La banda irlandesa U2 volvió a reflejar su profunda inspiración espiritual en una de sus más recientes composiciones, al incorporar una cita del Salmo 61, uno de los textos bíblicos más conocidos por su mensaje de confianza y búsqueda de Dios en medio de la dificultad.
La canción incluye la frase «Escucha mi clamor, presta oído a mi oración», una referencia directa al inicio del Salmo 61, reafirmando el vínculo que el grupo, y especialmente su vocalista Bono, ha mantenido durante décadas con la fe y la espiritualidad en sus composiciones.

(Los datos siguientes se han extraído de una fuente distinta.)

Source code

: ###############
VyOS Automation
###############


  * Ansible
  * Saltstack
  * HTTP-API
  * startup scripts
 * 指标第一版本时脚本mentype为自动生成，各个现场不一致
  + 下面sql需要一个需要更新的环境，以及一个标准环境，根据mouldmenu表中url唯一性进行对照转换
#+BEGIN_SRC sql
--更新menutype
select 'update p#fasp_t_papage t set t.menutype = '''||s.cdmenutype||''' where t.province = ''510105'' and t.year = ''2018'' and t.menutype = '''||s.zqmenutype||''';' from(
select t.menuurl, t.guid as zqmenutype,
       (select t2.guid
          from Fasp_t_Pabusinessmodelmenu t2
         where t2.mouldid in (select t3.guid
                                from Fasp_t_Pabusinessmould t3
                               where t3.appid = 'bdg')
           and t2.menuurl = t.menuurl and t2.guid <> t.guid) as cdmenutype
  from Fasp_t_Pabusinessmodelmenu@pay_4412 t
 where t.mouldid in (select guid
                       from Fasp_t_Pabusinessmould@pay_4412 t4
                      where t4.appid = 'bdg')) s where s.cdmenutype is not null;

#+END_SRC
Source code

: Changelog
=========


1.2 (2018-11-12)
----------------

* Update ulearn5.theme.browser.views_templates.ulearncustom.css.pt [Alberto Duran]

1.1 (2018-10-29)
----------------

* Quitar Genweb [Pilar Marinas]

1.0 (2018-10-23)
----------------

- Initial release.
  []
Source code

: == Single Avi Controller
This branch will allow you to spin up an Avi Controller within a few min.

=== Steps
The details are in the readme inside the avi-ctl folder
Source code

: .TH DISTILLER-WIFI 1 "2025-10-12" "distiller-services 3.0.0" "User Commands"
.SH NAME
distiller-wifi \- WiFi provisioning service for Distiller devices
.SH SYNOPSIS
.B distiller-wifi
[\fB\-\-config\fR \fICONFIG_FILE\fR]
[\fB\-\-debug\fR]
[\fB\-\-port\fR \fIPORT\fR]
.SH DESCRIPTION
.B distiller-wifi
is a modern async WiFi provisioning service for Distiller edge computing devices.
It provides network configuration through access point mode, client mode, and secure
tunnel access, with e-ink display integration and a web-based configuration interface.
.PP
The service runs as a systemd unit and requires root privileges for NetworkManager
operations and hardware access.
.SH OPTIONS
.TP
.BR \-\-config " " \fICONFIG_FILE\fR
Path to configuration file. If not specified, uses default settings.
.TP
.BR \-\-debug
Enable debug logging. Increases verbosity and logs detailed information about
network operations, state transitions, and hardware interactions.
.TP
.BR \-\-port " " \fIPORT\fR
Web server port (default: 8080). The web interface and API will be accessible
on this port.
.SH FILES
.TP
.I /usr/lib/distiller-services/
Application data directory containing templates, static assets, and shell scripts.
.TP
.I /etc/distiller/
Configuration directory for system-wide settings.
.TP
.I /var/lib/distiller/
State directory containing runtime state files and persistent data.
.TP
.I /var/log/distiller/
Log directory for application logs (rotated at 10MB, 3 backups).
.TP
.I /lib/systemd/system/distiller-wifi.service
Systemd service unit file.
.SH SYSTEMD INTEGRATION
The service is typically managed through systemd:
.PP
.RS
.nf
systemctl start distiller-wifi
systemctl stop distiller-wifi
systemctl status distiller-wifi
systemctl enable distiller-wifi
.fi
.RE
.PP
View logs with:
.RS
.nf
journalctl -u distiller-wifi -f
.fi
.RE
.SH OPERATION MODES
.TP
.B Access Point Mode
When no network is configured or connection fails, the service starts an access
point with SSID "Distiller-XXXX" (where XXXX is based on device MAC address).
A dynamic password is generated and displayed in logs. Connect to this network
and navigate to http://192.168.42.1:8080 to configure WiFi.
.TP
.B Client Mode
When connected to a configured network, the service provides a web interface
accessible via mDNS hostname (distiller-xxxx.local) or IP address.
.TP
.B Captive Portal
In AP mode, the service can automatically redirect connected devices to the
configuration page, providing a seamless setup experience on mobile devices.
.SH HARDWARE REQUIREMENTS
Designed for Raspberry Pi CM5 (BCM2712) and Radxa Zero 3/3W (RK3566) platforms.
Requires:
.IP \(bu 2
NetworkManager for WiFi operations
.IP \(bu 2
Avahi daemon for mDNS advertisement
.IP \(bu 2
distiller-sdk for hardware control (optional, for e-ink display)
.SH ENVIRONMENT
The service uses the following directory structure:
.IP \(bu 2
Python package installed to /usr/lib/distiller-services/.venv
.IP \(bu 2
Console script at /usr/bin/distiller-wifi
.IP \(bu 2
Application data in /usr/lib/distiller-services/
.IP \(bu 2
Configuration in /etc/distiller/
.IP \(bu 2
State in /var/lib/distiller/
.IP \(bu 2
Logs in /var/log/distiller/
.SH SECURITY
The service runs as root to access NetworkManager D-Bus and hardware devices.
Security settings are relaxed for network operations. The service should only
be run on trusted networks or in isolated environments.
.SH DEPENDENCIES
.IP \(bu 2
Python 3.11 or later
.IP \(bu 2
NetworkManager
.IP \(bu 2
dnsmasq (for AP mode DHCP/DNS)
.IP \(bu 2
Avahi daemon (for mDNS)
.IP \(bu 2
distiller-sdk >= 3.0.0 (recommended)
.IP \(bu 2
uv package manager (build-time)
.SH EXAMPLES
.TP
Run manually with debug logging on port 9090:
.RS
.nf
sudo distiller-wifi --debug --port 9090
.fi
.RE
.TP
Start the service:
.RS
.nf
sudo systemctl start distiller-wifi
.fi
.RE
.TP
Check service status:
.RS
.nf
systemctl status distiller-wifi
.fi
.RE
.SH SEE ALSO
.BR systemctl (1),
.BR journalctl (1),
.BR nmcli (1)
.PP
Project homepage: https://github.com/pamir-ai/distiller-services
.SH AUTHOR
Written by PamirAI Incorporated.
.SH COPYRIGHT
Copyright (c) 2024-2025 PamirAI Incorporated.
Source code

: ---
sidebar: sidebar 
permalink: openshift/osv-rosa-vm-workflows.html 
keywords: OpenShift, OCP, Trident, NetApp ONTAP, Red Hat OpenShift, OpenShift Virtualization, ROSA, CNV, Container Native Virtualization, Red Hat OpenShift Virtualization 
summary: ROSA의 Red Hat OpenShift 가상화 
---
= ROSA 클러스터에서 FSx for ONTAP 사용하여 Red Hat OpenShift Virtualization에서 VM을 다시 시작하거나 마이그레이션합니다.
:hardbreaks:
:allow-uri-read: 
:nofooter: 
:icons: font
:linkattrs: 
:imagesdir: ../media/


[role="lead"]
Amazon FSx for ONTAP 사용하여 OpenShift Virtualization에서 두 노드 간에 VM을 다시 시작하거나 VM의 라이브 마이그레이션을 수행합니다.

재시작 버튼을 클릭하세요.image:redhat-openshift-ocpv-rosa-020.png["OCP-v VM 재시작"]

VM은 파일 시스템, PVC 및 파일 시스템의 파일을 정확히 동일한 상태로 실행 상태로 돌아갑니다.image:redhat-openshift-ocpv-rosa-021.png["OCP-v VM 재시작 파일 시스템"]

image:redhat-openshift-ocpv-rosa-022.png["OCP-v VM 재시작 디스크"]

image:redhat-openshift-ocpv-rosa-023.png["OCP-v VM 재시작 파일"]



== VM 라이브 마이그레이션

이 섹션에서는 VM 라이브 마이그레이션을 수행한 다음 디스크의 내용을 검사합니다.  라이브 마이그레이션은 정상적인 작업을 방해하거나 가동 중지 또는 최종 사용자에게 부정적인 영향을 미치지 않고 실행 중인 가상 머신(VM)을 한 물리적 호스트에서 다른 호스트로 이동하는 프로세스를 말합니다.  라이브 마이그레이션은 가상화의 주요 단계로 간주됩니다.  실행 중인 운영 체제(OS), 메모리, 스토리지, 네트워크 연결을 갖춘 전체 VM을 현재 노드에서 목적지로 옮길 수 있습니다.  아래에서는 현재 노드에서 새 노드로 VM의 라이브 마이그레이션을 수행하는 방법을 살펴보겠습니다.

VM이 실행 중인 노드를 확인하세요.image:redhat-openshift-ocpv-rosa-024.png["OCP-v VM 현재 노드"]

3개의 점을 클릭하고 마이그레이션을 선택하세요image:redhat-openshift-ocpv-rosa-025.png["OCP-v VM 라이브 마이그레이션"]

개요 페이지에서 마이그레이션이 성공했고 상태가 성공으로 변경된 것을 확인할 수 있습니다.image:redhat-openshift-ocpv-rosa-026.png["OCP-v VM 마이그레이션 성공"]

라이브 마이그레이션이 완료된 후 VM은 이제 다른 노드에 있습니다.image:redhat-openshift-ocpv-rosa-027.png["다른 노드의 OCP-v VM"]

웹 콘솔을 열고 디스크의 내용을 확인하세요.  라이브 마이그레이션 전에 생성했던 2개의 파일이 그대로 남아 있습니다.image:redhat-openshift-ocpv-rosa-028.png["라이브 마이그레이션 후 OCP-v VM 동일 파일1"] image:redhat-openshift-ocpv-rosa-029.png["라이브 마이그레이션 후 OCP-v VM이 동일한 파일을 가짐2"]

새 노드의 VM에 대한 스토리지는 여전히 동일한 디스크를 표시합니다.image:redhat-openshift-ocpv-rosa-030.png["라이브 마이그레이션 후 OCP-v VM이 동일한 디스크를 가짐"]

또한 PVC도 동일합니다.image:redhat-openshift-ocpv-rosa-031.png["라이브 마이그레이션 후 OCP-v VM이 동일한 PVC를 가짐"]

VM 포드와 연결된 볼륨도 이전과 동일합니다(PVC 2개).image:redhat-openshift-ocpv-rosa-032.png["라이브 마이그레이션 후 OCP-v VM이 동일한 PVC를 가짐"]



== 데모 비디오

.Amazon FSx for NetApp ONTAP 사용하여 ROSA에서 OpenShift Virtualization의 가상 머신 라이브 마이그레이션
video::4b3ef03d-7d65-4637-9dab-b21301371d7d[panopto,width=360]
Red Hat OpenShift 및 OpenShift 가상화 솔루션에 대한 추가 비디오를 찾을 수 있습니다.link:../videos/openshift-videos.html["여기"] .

Lejos de ser un hecho aislado, esta nueva referencia se suma a una extensa trayectoria de canciones inspiradas en textos bíblicos y reflexiones cristianas. Entre ellas destacan «40», basada en el Salmo 40; «Gloria», que incorpora expresiones en latín de alabanza a Dios; y «I Still Haven’t Found What I’m Looking For», una de las composiciones más emblemáticas del grupo, interpretada por muchos como una búsqueda espiritual y una reflexión sobre la fe.
A lo largo de su carrera, Bono ha manifestado públicamente que la Biblia ha sido una fuente constante de inspiración para su vida y para las letras de U2. En diversas entrevistas ha señalado que los Salmos representan una expresión auténtica de las emociones humanas, donde conviven la alegría, la esperanza, el dolor y la confianza en Dios.
Con esta nueva canción, U2 vuelve a demostrar que la música puede ser un espacio para la reflexión espiritual, integrando referencias bíblicas de manera natural y acercando estos mensajes a millones de oyentes alrededor del mundo.
El uso del Salmo 61 refuerza una característica que ha acompañado a la banda desde sus inicios: combinar el rock con letras cargadas de significado, esperanza y búsqueda trascendente, consolidando a U2 como uno de los grupos que más abiertamente ha incorporado elementos de la fe en la música popular contemporánea.